重点成長分野:インフラ

社会課題

エレベーターは、高齢化社会、バリアフリー社会において縦の移動手段として不可欠な存在となっていますが、次のような社会課題に直面しています。第一に、設置台数が増加する一方で、オフィスビルやマンション自体の老朽化に伴い、エレベーターも状態の変化に応じた適切な維持管理が必要となっています。第二に、検査、保守点検作業員、施工会社社員等は厳しい労働環境に直面しています。例えば、労働災害リスク、小型のエレベーターや高層エレベーターの増加、特殊なワイヤーロープの増加に伴う高度な保守技術の要求などです。また、目視等の主観的な検査、点検の方法を維持することは、日本の労働人口の減少に伴う熟練者の減少に伴い、技能の伝承が危ぶまれ、早晩破綻することの懸念から、自動化が求められています。第三に、地震、水害等広範囲に影響がある非常時における安全確保や早期復旧への対策が求められています。

島津製作所の取り組み

島津製作所は、磁気センシング技術をコア技術の一つとして事業展開してきました。こうした背景のもと、当社はワイヤーロープの断線を迅速、高感度に検出できる新技術を開発しました。

エレベーターにおいて、ワイヤーロープは安全を担保する重要な部品です。当社は、エレベーターの抱える社会課題解決のために、ワイヤーロープの損傷状況を非接触で診断するセンサーの実用化に向けた開発を進めています。
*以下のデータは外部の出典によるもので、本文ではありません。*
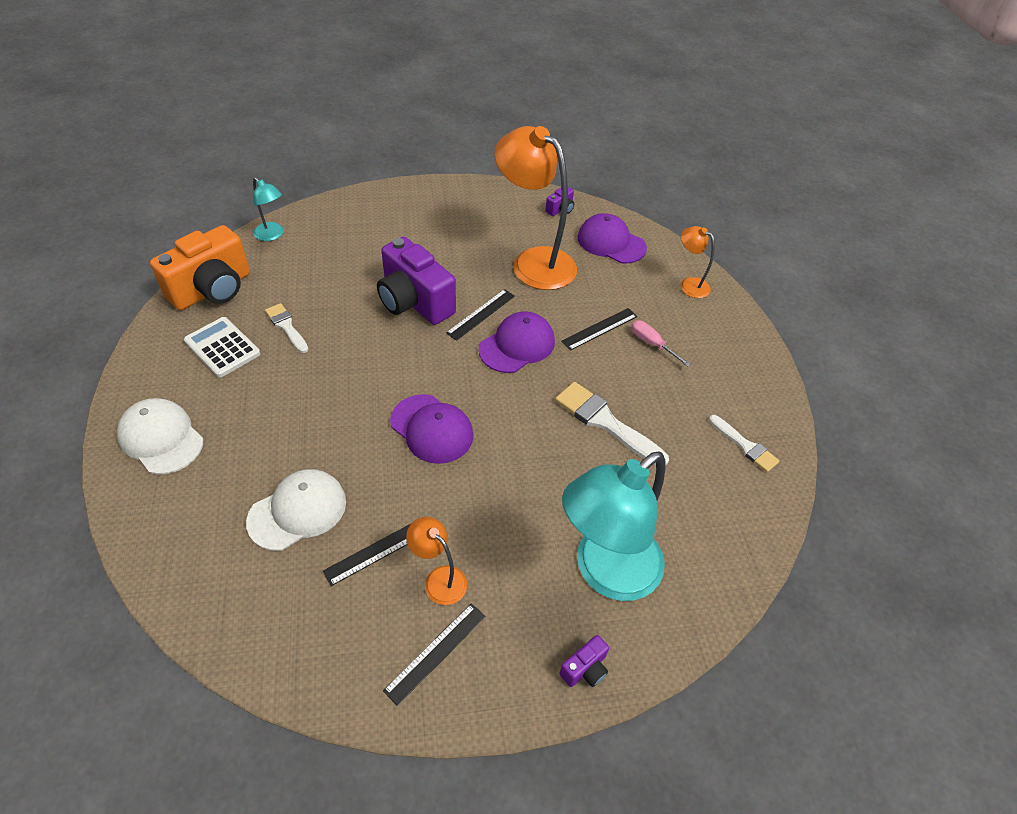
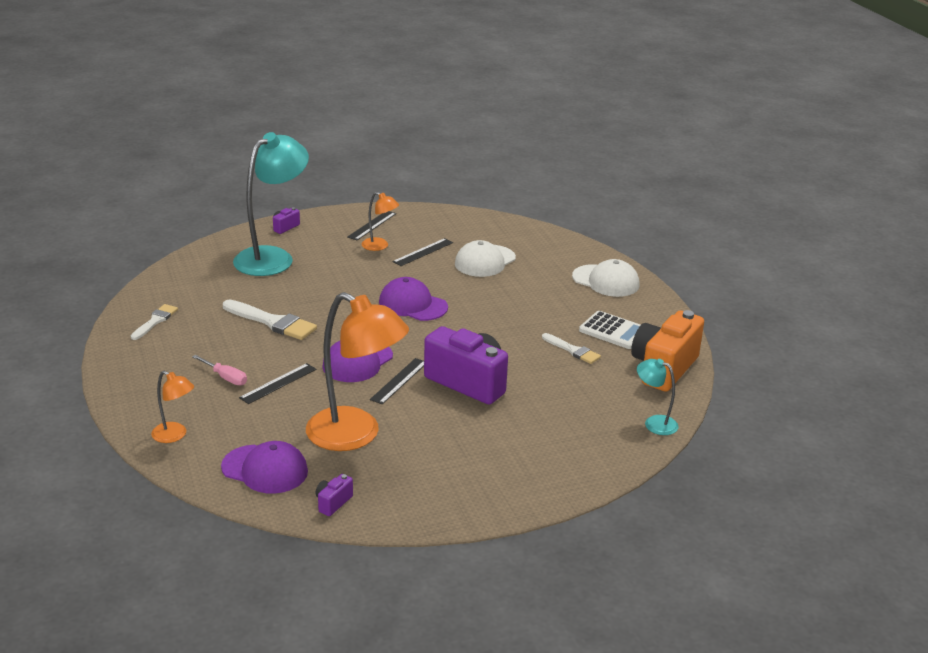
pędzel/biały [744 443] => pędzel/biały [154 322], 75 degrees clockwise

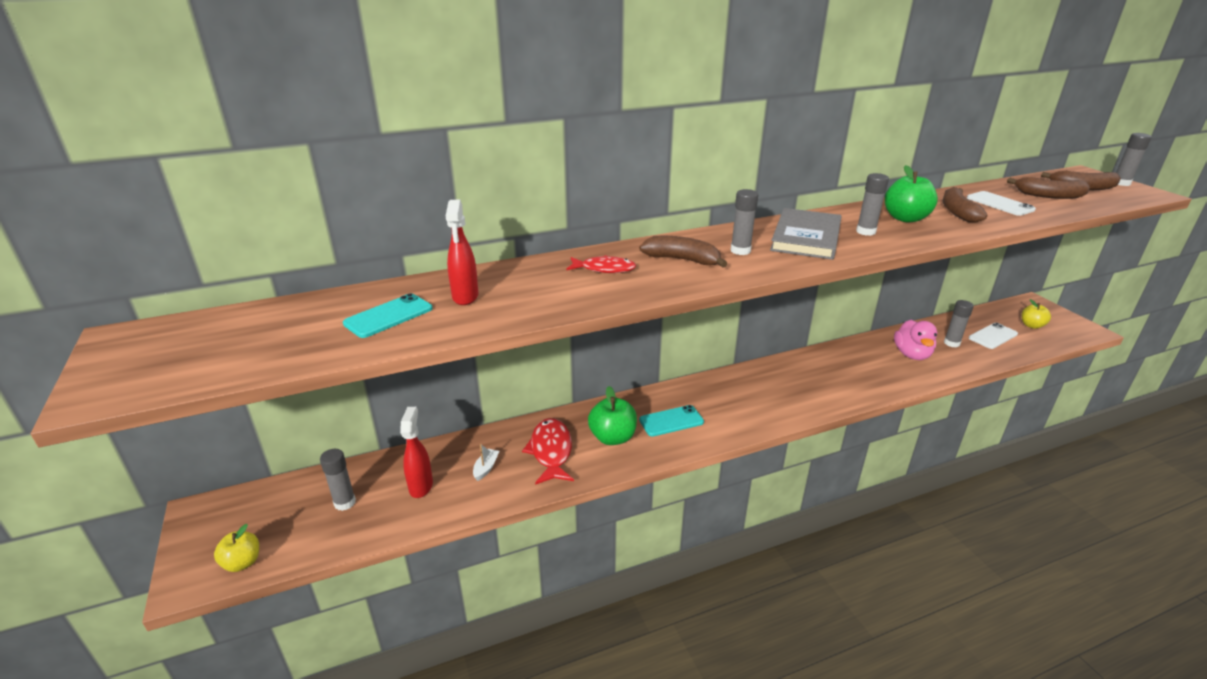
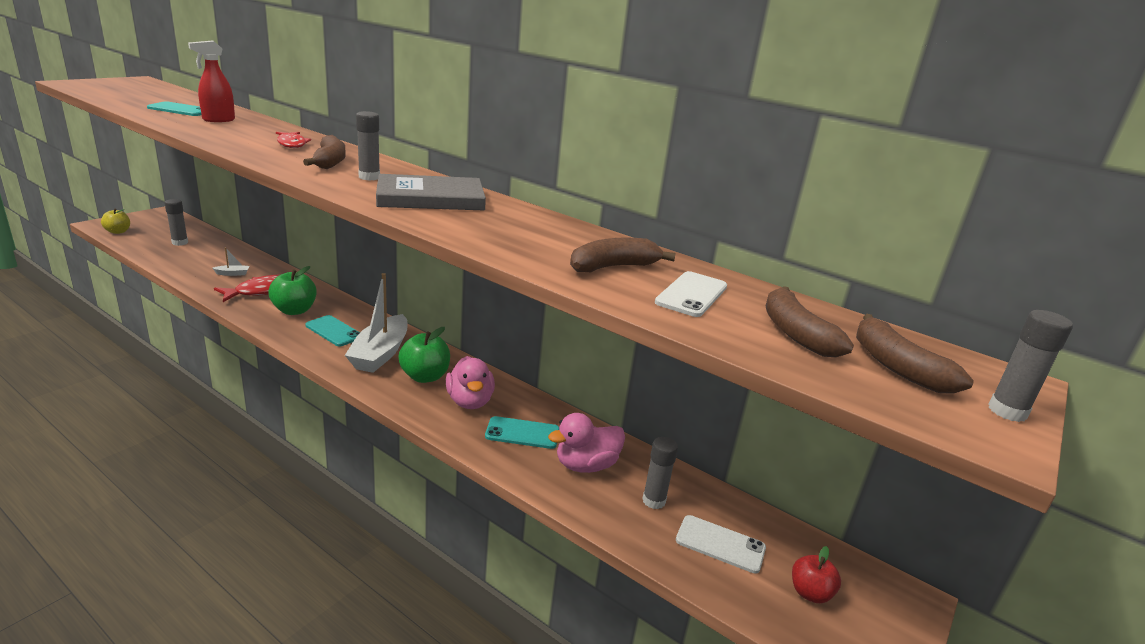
spryskiwacz/czerwony [416 452] => nothing
klej w sztyfcie/szary [872 204] => nothing
nothing => łódka/biały [376 323]
nothing => kaczka/różowy [470 382]
nothing => telefon/turkusowy [522 432]
jabłko/zielony [911 193] => jabłko/zielony [424 355], shifted
jabłko/żółty [1036 314] => jabłko/czerwony [816 574]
センサーをエレベーターに常設し検査や点検を行い、そのデータを活用して高度な保安システムを構築することができれば、エレベーターの状態把握、検査・点検作業の省力化・自動化を通じて、熟練技能に依存せずにエレベーターの利用者である国民の安全を守ることができると考えています。

また、このセンサーを他の各種センサーとの統合解析やAI技術の活用等により、ワイヤーロープ、エレベーター、さらにはオフィスビル自体の潜在的なリスクの早期検知・予防保全システムに統合し、ビルの価値向上につながるのではないかと考えています。
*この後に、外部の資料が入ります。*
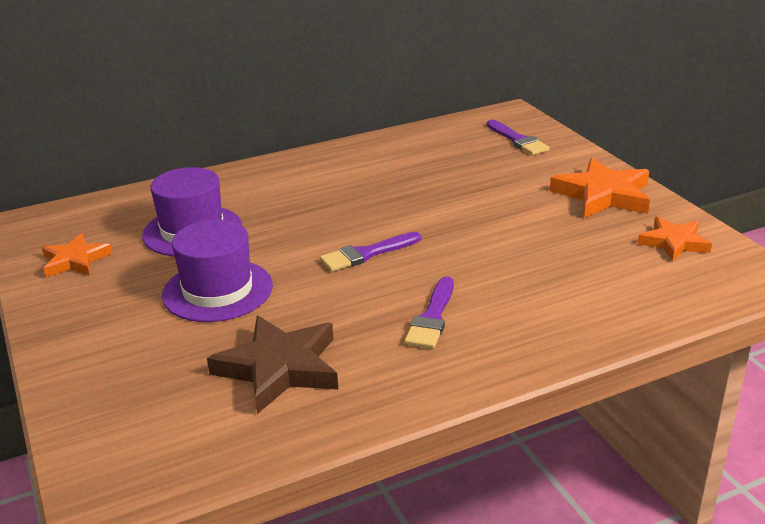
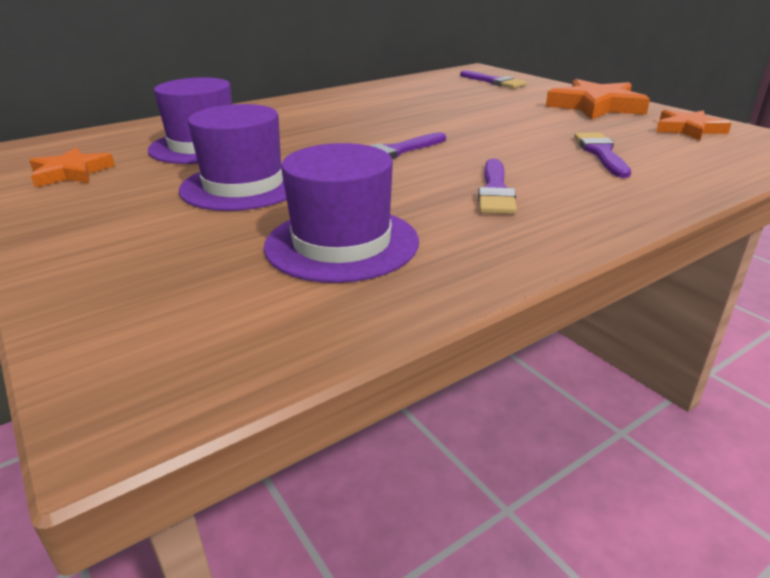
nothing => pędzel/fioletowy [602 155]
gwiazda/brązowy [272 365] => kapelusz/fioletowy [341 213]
エレベーター以外にも、ワイヤーロープは、クレーン、ロープウェイ、水門、遊戯施設、舞台装置、機械式立体駐車場など、様々な用途に使用されています。これらの検査、点検も目視等が原則となっており、エレベーターに類似した社会課題を抱えています。センサーとそのデータの活用等による高度な安全安心のシステムを構築することにより、こうした分野の社会課題の解決にもつなげられるのではないかと考えています。